▶ **TASK DIRECTIONS**: Can you write out every line of the listing below word for word, with no changes?

**** DATASET EXTRACT

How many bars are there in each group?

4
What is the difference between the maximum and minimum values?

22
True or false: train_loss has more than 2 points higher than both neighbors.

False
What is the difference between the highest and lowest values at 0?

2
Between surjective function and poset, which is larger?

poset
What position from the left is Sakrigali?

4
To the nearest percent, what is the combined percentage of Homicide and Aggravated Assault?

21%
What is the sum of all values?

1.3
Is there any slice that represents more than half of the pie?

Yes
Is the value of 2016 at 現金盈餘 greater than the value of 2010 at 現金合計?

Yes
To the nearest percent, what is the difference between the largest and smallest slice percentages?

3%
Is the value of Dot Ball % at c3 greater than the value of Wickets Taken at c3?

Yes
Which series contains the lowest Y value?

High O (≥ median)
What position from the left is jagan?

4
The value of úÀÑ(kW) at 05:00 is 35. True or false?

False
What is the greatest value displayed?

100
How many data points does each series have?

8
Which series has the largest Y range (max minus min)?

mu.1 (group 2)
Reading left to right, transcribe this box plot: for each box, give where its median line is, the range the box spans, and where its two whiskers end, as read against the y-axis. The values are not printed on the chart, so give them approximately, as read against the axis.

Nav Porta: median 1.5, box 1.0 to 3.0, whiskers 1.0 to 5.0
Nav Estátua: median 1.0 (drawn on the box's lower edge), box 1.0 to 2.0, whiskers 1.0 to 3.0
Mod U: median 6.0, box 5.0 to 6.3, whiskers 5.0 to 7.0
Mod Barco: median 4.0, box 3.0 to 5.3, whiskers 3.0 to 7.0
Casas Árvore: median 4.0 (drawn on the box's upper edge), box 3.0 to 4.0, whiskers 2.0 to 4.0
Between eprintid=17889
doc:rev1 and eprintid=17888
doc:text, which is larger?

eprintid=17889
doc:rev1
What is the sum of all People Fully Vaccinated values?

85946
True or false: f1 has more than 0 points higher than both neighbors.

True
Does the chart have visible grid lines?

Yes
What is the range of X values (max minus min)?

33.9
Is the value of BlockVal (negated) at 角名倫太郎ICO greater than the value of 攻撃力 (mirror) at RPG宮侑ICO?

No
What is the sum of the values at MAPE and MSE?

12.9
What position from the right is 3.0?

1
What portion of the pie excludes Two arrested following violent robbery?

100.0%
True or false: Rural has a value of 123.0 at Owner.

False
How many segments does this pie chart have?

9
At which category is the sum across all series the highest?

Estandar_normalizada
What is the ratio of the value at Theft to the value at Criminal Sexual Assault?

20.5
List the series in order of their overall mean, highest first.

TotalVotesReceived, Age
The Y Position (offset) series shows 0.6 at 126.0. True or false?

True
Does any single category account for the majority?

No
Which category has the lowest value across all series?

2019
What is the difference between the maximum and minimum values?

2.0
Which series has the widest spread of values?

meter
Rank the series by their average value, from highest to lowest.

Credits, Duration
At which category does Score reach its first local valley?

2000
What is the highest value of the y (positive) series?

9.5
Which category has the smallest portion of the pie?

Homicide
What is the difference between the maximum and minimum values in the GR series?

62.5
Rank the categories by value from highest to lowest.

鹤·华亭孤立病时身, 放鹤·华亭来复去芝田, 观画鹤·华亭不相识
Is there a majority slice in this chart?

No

********

▶ **WRITTEN SOLUTION**:
How many bars are there in each group?

4
What is the difference between the maximum and minimum values?

22
True or false: train_loss has more than 2 points higher than both neighbors.

False
What is the difference between the highest and lowest values at 0?

2
Between surjective function and poset, which is larger?

poset
What position from the left is Sakrigali?

4
To the nearest percent, what is the combined percentage of Homicide and Aggravated Assault?

21%
What is the sum of all values?

1.3
Is there any slice that represents more than half of the pie?

Yes
Is the value of 2016 at 現金盈餘 greater than the value of 2010 at 現金合計?

Yes
To the nearest percent, what is the difference between the largest and smallest slice percentages?

3%
Is the value of Dot Ball % at c3 greater than the value of Wickets Taken at c3?

Yes
Which series contains the lowest Y value?

High O (≥ median)
What position from the left is jagan?

4
The value of úÀÑ(kW) at 05:00 is 35. True or false?

False
What is the greatest value displayed?

100
How many data points does each series have?

8
Which series has the largest Y range (max minus min)?

mu.1 (group 2)
Reading left to right, transcribe this box plot: for each box, give where its median line is, the range the box spans, and where its two whiskers end, as read against the y-axis. The values are not printed on the chart, so give them approximately, as read against the axis.

Nav Porta: median 1.5, box 1.0 to 3.0, whiskers 1.0 to 5.0
Nav Estátua: median 1.0 (drawn on the box's lower edge), box 1.0 to 2.0, whiskers 1.0 to 3.0
Mod U: median 6.0, box 5.0 to 6.3, whiskers 5.0 to 7.0
Mod Barco: median 4.0, box 3.0 to 5.3, whiskers 3.0 to 7.0
Casas Árvore: median 4.0 (drawn on the box's upper edge), box 3.0 to 4.0, whiskers 2.0 to 4.0
Between eprintid=17889
doc:rev1 and eprintid=17888
doc:text, which is larger?

eprintid=17889
doc:rev1
What is the sum of all People Fully Vaccinated values?

85946
True or false: f1 has more than 0 points higher than both neighbors.

True
Does the chart have visible grid lines?

Yes
What is the range of X values (max minus min)?

33.9
Is the value of BlockVal (negated) at 角名倫太郎ICO greater than the value of 攻撃力 (mirror) at RPG宮侑ICO?

No
What is the sum of the values at MAPE and MSE?

12.9
What position from the right is 3.0?

1
What portion of the pie excludes Two arrested following violent robbery?

100.0%
True or false: Rural has a value of 123.0 at Owner.

False
How many segments does this pie chart have?

9
At which category is the sum across all series the highest?

Estandar_normalizada
What is the ratio of the value at Theft to the value at Criminal Sexual Assault?

20.5
List the series in order of their overall mean, highest first.

TotalVotesReceived, Age
The Y Position (offset) series shows 0.6 at 126.0. True or false?

True
Does any single category account for the majority?

No
Which category has the lowest value across all series?

2019
What is the difference between the maximum and minimum values?

2.0
Which series has the widest spread of values?

meter
Rank the series by their average value, from highest to lowest.

Credits, Duration
At which category does Score reach its first local valley?

2000
What is the highest value of the y (positive) series?

9.5
Which category has the smallest portion of the pie?

Homicide
What is the difference between the maximum and minimum values in the GR series?

62.5
Rank the categories by value from highest to lowest.

鹤·华亭孤立病时身, 放鹤·华亭来复去芝田, 观画鹤·华亭不相识
Is there a majority slice in this chart?

No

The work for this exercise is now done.